Hash feature detection

Kragen Javier Sitaker, 2015-09-17 (5 minutes)

Thinking about image registration and feature extraction, I thought: what about hashing?

In particular, think about a record player playing a scratched-up record, full of random crackles and pops, each due to a pit in the record surface left by the needle being shoved into it by long-ago dust. If you’re looking for a particular location on the record, you can cross-correlate the audio stream with the specific sequence of crackles and pops at that location, and you are nearly sure to have a sharp peak at exactly the right point. This, in theory, allows you to determine the position of the turntable disc at that moment to within a fraction of a micron.

This won't work in its simple form if the playback speed is a little bit off — the distance between the pops in the pattern you’re looking for will be off by more than the width of a pop, and so the correlation won't have a clear peak. But this can be remedied inexpensively, and save you the expense of running the full cross-correlation to boot.

Suppose our sample pattern is one second of audio. Take the strongest, say, five pops in that second. Typically, they'll be a decibel or so louder than the sixth-loudest pop, which is a decibel or so louder than the seventh-loudest, and so on. Now, take the last 1.5 seconds of audio and find the loudest eight pops in it, and try matching all 56 three-pop subsequences of those eight against all 10 three-pop subsequences of those five you’re looking for, 560 comparisons in all. The candidate pops might not be in exactly the same order of loudness, because some of them might be very similar to the same level, and there is noise in the playback, but because the pops are so much louder than the rest of the recording, it’s almost certain that there will be a match. And because you’re matching a three-pop sequence, you have a ratio of intervals that have to match pretty closely between the pattern and the signal, according to some kind of time stretch. And that gives you a probably-unique candidate alignment on which to try the whole correlation.

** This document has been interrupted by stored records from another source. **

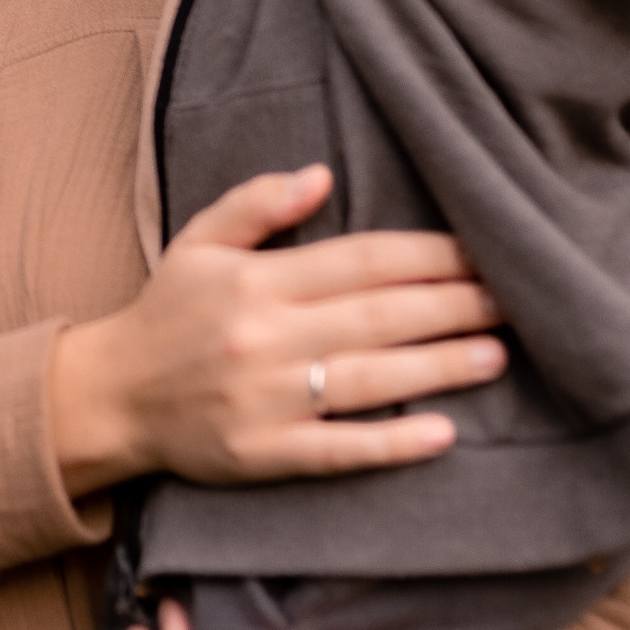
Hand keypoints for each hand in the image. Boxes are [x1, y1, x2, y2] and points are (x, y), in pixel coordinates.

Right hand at [51, 164, 507, 493]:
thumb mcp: (198, 242)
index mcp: (256, 281)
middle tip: (519, 300)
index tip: (485, 250)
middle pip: (380, 316)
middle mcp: (264, 337)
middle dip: (455, 306)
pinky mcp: (263, 454)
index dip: (431, 255)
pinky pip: (337, 450)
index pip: (362, 260)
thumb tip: (321, 175)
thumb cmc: (166, 313)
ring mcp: (265, 400)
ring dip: (439, 366)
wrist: (110, 396)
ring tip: (497, 354)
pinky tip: (442, 435)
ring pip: (370, 380)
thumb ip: (257, 204)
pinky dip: (391, 444)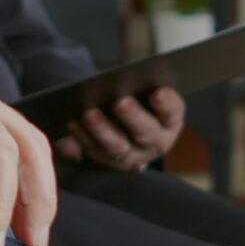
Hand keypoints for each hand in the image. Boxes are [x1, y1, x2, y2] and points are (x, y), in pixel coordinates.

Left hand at [55, 89, 183, 171]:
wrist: (128, 131)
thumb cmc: (140, 102)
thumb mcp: (149, 94)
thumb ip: (147, 86)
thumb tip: (143, 82)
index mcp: (169, 123)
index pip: (173, 113)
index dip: (167, 104)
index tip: (158, 92)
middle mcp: (153, 144)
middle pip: (145, 133)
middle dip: (133, 117)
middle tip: (121, 101)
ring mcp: (130, 156)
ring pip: (116, 146)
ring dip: (102, 130)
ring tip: (89, 112)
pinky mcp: (106, 163)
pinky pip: (92, 152)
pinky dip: (80, 138)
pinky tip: (71, 123)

You can adjust the values of 8, 5, 3, and 1.5, of course. Increasing 8 and 5 will increase the number of candidate alignments to try, thus increasing the chances of finding the correct alignment; increasing the value of 3 will increase the number at first and then decrease it. Increasing 1.5 will increase the amount of scale variation that can be tolerated, but at the risk of missing a match unless you increase 8, 5, 3, or all three.

(Of course, you can do much better if you have a pretty good idea where you are in the record groove to start with, because then you just need to adjust your estimate of the velocity up or down a bit as each pop or crackle goes by.)

In a sense, image feature detection algorithms are an attempt to superimpose crackles and pops onto images in such a way that their position, relative to the underlying image, remains precise in the face of a panoply of insults: from noise to 2-D rotation to scaling to 3-D rotation obscuring part of an object.

But in some sense, at least in the one-dimensional world where we don't need to worry about rotations in two or three dimensions, it seems like it should be trivial to develop a robust feature-detection algorithm. Nearly any function should work as long as it’s local, not totally disrupted by noise, and positions itself relatively precisely. For example, if we apply a couple of noise-reduction filters (maybe a median filter, if speckle noise is not actually signal as in the above example, and a Gaussian convolution) the last few peaks or zero-crossings should often be pretty stable; perhaps we can hash the distances between them, or the ratios of distances between them, perhaps quantized a bit. Then we can apply a filter to this stream of hash values: for example, ignore the hash unless its last 10 bits are zeroes. This should make our “pops” sufficiently sparse to be useful.

If we're trying to apply such an approach to images, it might be useful to do it by tracing paths in the image, using some kind of convergent approach, like maybe ascending the gradient of the absolute value of the gradient, thus seeking to walk along edges.